Our research dataset is based on Zomato, a food reviewing dataset for restaurants in the area of Bengaluru(Bangalore). This data contains approximately 50,000 reviews of over 12,000 restaurants and this has caused issues of more competitive costs and shortages. We will examine what customers in Bengaluru are looking for in their food and propose 3 main questions to further explore ways to understand the preferences of restaurant-goers.
Our main research questions are:
Are ratings affected by restaurant types or by accessibility of food, and how are ratings and votes distributed in our dataset?
How does cost affect ratings in highly rated restaurants and in poorly rated restaurants?
What words are commonly used to describe positive reviews? What words are commonly used to describe negatively reviews?
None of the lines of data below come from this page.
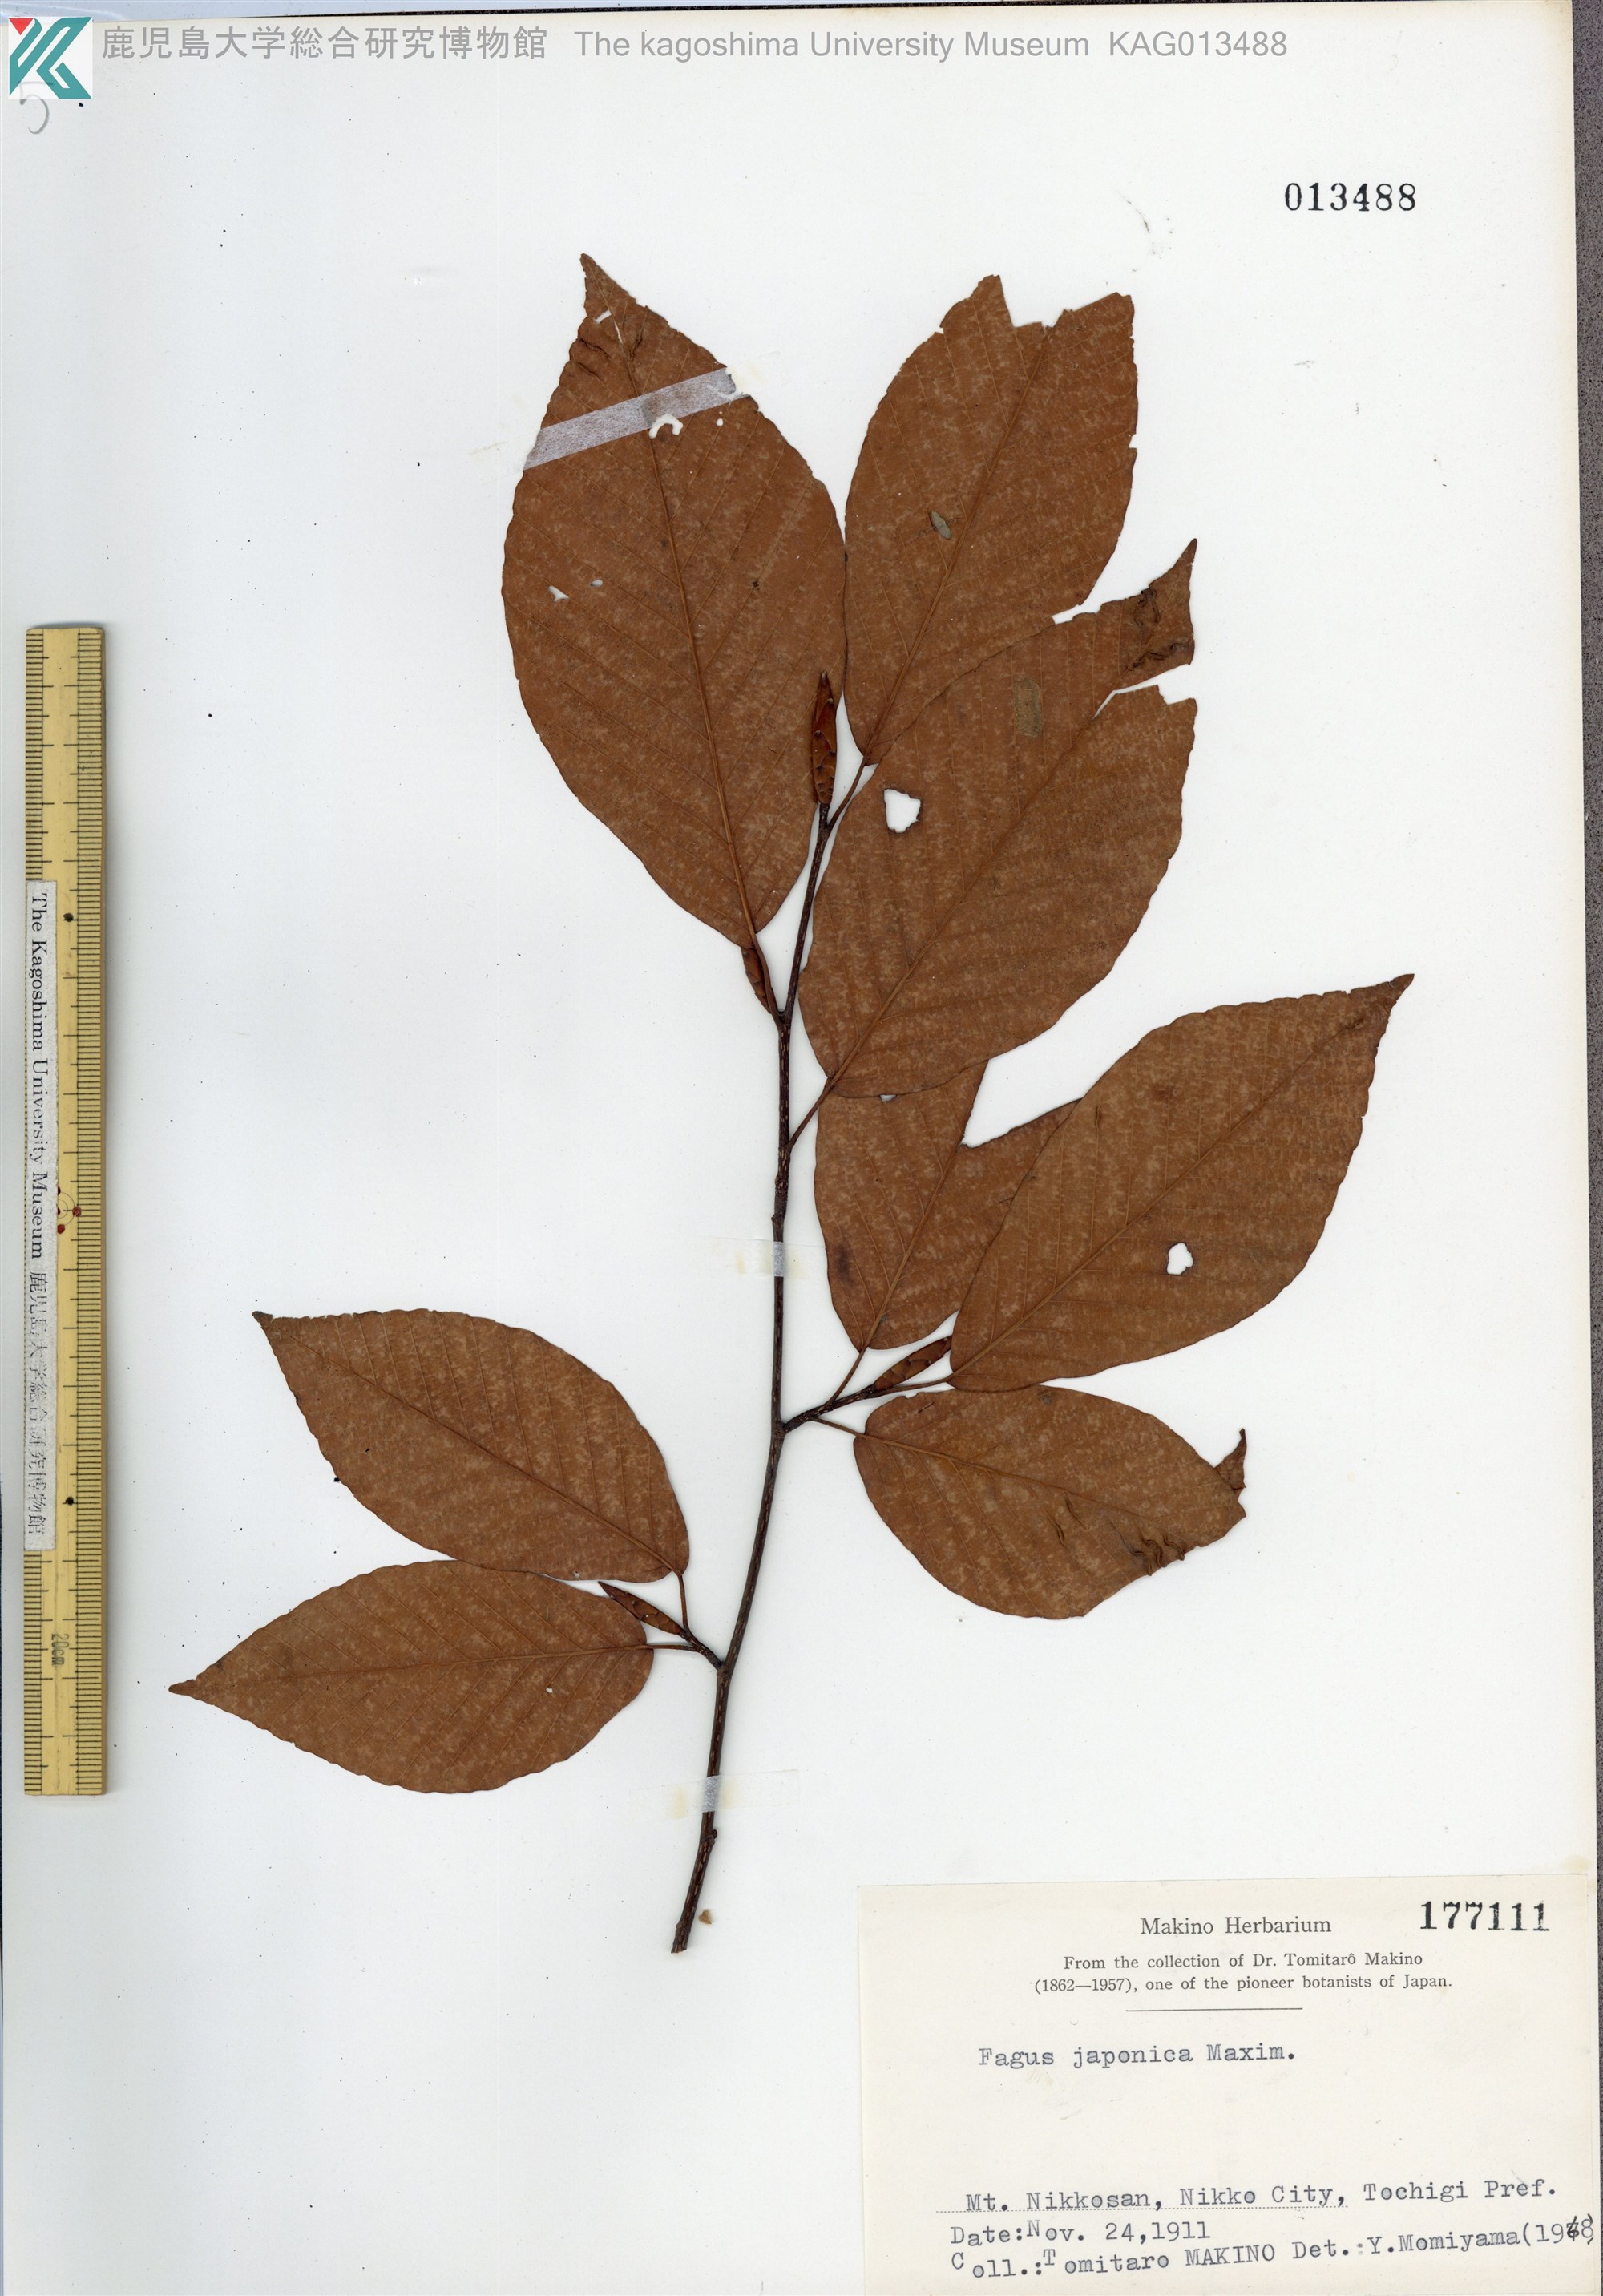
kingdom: Plantae
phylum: Tracheophyta
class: Magnoliopsida
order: Fagales
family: Fagaceae
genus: Fagus
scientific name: Fagus japonica
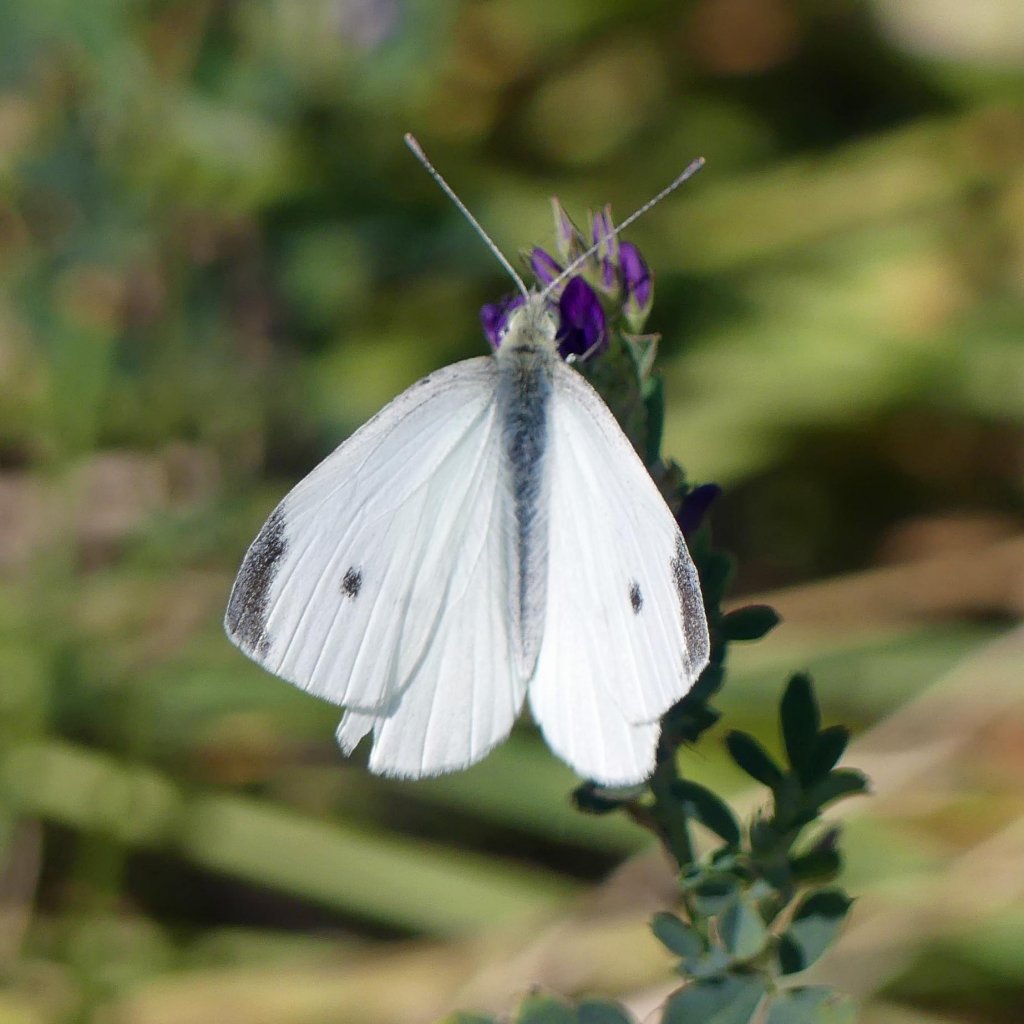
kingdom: Animalia
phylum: Arthropoda
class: Insecta
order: Lepidoptera
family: Pieridae
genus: Pieris
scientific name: Pieris rapae
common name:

Does rating affect the positive or negative words used in reviews?
Question: How is rating and votes distributed in the data and what does that tell us about the customer preferences in Bangalore for restaurant type and accessability?
Firstly, we examine histograms of the variables rating and log(votes) so that we can perform analysis on the data before further graphically investigating relationships with those variables. We can see that the histogram of rating looks relatively normal with a median around 3.7. Looking at the histogram of the variable votes, we see that votes is significantly right-skewed and thus perform a log transformation to make the graph more approximately normal. We can see that there is still some variance from normality in our graph however it appears more normal after a transformation. We can takeaway that these variables are appropriate to analyze further analysis on customer preferences based on ratings.
To further understand the demographics of customer ratings, we looked at both binary variable online_order and categorical variable listed_in.type. Using those variables we can see in the above graphs that we can better understand what high rating restaurants are like in comparison to lower rating restaurants. We can see for places with online order, generally dine out and delivery places have the highest percent of ratings, however pubs and bars is another category that significantly increases in higher ratings. We can also see in our other graph where we have ratings plotted against votes. We can see that the most popularly voted places were relatively high ratings and drinks & nightlife categories. We can also see that dine-out and pubs and bars were also highly reviewed categories.
We can see that there seems to be a preference for relatively higher cost experiences in Bangalore such as dine-out and drink & nightlife and we can further investigate these relationships by also answer our following research questions.
How do restaurants in Bangalore with higher ratings differ with respect to approximate cost for two people and number of rating votes as compared to restaurants with lower ratings?
In order to answer this question, we produced a contour plot between log(votes) and log(cost) that is colored by rating. The contour lines show the joint distribution between log(votes) and log(cost), and darker shaded points mean that there are more observations of data at that point in the scatterplot.
There a few interesting takeaways that we gain from this visualization. The first is that lower rated restaurants (below 3 )have higher approximate cost for two people than the majority of medium rated restaurants (between 3 and 4). The data is centered around log(votes) = 4 and log(cost) = 6, yet many of the red and orange points on the plot appear above this cost threshold. Interestingly, this is also true for higher rated restaurants (above 4); almost every single blue point appears above the threshold of log(cost) = 6.
On top of this, higher rated restaurants received more votes than both medium and low rated restaurants. Furthermore, these higher rated restaurants always have more log(votes) than the average log(votes) contained in the data. It is also intriguing to note that all the restaurants with less than 10 votes (i.e log(votes) <= 2) are very similar in terms of ratings, but vary greatly in terms of log(cost).
What words are used to describe positive reviews and what words are used to describe negative reviews? What words are used to describe lower rated reviews and what words are used to describe higher rated reviews?
We produced four word clouds to answer these questions. The word clouds are positive words in higher rated reviews, positive words in lower rated reviews, negative words in higher rated reviews, and negative words in lower rated reviews. We can interpret each graph by observing the larger words in the middle as more representation in that specific grouping of the dataset.
The main takeaway from the positive reviews is that they are ‘good’. The main takaway from the negative reviews is that they are ‘bad’. However, what we see with the positive words is that the word ‘good’ has much higher representation than the next most used words. With the negative reviews, we observe more words to describe the restaurant. This may mean that positive reviews are typically done with less thought and described as ‘good’. On the other hand, negative reviews are written more thoughtfully as more words are used to describe the restaurant.
There is very little difference between higher rated reviews and lower rated reviews. However, one difference is that the word ‘worst’ comes out more often in negative words in lower rated reviews. One way to describe a low rated restaurant would be to call it the ‘worst’ as it is more bad than ‘bad’.
From our research, we can see that there is definitely growing competition amongst the restaurants in Bengalaru. As the dataset prefaces, there is an oversaturated market for restaurants, and labor shortages and high competition are big challenges of the industry. We can see that as such, this has driven the average cost for places that are rated high up. In addition, we can see that customers are pronounced with their preferences and we can see that there are many differences in the types of reviews customers give. Overall, we can see that there are visually apparent differences in restaurant preferences throughout Bangalore.